Fifty years on, Darling is a very different film to the modish, fashion conscious drama that so nakedly tried to seize the zeitgeist of the swinging 60s on first release. The height of style then, epitomised in Julie Christie’s restlessly shallow society woman, it quickly came to look outdated before re-emerging recently as an interesting historical record of a time that didn’t seem to know quite what it was.
Shot in soft black and white, the film never really gets under the surface of Christie’s Diana Scott, choosing to hold her at arm’s length. But this is also kind of the point as Darling exposes a lifestyle relentlessly lived in the moment at the expense of past and future. Aided by John Schlesinger’s vibrant, inventive direction, and Frederic Raphael’s sly screenplay, Diana becomes an effective vehicle to skate through the competing social factions of the time.
From the opening shot, the vapidity of her world is never in doubt. We see a giant blow-up of Diana’s face plastered onto a billboard previously carrying a poster for an international aid charity. Narrating her own story, Diana starts in London where she has an unremarkable modelling career and an immature husband (Trevor Bowen). A chance meeting with Robert, Dirk Bogarde’s intellectual arts interviewer, leads them into a relationship that breaks up both their marriages and thrusts her into the London media set.

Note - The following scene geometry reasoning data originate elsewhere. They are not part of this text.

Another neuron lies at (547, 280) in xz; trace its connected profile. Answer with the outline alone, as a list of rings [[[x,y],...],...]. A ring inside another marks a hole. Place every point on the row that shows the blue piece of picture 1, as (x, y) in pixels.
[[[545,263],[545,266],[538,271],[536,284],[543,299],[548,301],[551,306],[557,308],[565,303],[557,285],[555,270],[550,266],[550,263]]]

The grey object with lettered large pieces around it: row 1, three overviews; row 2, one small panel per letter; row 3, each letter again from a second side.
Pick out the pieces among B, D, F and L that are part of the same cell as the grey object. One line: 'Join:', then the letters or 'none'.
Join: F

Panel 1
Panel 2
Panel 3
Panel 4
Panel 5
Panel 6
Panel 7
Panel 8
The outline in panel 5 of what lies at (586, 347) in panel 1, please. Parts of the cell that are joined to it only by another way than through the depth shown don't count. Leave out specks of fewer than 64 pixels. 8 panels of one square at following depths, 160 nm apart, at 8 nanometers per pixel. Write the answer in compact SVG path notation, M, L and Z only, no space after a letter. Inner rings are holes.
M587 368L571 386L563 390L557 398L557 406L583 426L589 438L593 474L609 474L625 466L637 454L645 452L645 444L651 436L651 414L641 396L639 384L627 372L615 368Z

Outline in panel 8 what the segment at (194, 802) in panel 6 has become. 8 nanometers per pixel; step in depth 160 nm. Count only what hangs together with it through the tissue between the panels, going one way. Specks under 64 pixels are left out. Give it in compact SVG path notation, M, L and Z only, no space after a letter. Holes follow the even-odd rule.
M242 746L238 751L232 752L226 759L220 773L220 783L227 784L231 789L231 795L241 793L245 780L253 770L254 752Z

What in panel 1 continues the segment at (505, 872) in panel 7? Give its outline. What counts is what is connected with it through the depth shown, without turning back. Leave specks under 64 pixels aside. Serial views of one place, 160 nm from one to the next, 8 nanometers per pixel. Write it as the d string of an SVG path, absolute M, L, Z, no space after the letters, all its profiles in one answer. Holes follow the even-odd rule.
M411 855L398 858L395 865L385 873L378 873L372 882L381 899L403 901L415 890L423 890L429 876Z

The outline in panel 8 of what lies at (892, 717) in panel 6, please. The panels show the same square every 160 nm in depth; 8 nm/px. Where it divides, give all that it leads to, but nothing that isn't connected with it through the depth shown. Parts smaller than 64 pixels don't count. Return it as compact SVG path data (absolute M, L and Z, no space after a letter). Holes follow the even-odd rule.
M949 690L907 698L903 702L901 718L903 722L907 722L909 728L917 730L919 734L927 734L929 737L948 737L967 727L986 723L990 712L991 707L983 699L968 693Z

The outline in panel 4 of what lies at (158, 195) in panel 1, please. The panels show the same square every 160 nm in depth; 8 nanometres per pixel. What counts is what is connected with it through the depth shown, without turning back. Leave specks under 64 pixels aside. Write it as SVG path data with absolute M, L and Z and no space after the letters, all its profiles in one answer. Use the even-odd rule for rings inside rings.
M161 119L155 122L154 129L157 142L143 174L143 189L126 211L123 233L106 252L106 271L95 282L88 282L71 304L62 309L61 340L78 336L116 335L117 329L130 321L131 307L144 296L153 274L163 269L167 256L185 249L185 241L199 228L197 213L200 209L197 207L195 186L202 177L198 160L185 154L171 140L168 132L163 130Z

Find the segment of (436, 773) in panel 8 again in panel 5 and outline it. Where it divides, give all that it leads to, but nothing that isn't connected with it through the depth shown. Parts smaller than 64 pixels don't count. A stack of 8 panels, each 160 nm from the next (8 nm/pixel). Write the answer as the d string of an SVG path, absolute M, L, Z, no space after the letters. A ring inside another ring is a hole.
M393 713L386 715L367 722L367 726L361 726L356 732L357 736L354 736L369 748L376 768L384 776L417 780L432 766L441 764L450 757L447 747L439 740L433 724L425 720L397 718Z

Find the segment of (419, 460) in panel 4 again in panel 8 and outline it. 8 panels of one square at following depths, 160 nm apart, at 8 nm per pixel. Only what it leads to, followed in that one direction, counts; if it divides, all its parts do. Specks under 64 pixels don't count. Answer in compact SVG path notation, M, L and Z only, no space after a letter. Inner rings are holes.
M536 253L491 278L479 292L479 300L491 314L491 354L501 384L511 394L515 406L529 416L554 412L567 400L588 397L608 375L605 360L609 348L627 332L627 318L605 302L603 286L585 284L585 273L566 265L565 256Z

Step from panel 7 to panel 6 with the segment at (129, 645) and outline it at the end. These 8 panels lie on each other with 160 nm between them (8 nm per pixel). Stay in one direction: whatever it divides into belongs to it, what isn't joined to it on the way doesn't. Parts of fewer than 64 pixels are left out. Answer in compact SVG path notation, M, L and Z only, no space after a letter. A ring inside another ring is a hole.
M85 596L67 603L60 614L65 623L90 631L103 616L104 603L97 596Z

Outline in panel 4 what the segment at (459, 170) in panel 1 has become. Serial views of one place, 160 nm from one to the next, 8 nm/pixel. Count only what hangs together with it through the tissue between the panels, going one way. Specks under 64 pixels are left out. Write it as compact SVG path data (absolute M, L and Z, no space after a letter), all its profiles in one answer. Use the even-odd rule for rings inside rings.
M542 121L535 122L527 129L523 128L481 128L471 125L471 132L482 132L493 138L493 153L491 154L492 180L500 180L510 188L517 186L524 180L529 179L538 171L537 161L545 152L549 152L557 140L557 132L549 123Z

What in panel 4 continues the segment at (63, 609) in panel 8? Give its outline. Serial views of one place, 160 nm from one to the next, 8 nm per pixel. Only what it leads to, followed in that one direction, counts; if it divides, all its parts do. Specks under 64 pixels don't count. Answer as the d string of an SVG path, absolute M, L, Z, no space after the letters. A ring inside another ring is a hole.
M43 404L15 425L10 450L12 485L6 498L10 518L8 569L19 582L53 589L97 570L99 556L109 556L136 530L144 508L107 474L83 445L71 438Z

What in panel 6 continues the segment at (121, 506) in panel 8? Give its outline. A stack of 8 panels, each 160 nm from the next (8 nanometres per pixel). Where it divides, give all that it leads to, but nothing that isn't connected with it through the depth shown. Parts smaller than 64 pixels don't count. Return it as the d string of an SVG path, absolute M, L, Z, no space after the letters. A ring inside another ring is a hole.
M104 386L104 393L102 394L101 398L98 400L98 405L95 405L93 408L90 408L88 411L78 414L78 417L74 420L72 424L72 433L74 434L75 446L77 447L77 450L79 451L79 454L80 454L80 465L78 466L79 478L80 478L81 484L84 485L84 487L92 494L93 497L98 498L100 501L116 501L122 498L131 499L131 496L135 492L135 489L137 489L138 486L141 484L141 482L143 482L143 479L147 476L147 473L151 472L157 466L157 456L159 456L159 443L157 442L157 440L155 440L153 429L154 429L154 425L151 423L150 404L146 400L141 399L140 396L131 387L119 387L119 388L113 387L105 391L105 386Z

The relationship with Robert is the only real one in the film. She moves onto a dalliance with a charmingly arrogant advertising executive (Laurence Harvey), and an Italian prince (José Luis de Vilallonga), both just tools to pass social comment. Robert is the same but Bogarde’s weary cynicism contrasts neatly with Christie’s high energy performance. A steaming row when he discovers her infidelity carries a powerful charge and in one brilliant scene late on he turns up at her door only to hear another man’s voice in the background. Face collapsing with understanding, he walks away.
Otherwise, the story is content to leave Diana straddling the worlds of staid intellectualism, the vacuous media set and aloof aristocrats, all of them vying for a piece of the pie in a fast changing world. This is made more effective by numerous little digs Raphael works into the screenplay. At a charity ball where a bunch of overdressed rich white people gorge themselves in the name of starving children, one winner of a trip to the Bahamas is heard to remark that she’s only just come back from there. Art critics are mocked in all their pretentiousness and the business elite are exposed as childish, hectoring bullies as well.
Still early in his career, Schlesinger mixes accomplishment with energy in his direction, throwing in freeze frames, zooms and gentle pans alongside startling imagery. One impressive scene tracks the passage of time by showcasing a changing series of shots of Diana and Robert’s mantelpiece, music gradually increasing in the background.
This is really Christie’s film though. She won an Academy Award for her fresh performance, managing to bring out Diana’s empty morality by burying her real emotions behind the façade of a hyperactive teenager. She’s an effortlessly cool, disconcertingly half-formed narrator who leaves enough contradictions to carry the film beyond its limitations.
Darling is released on Blu-ray and DVD on 30th March 2015 to celebrate the film’s 50th Anniversary. The Blu-ray disc also includes the original trailer.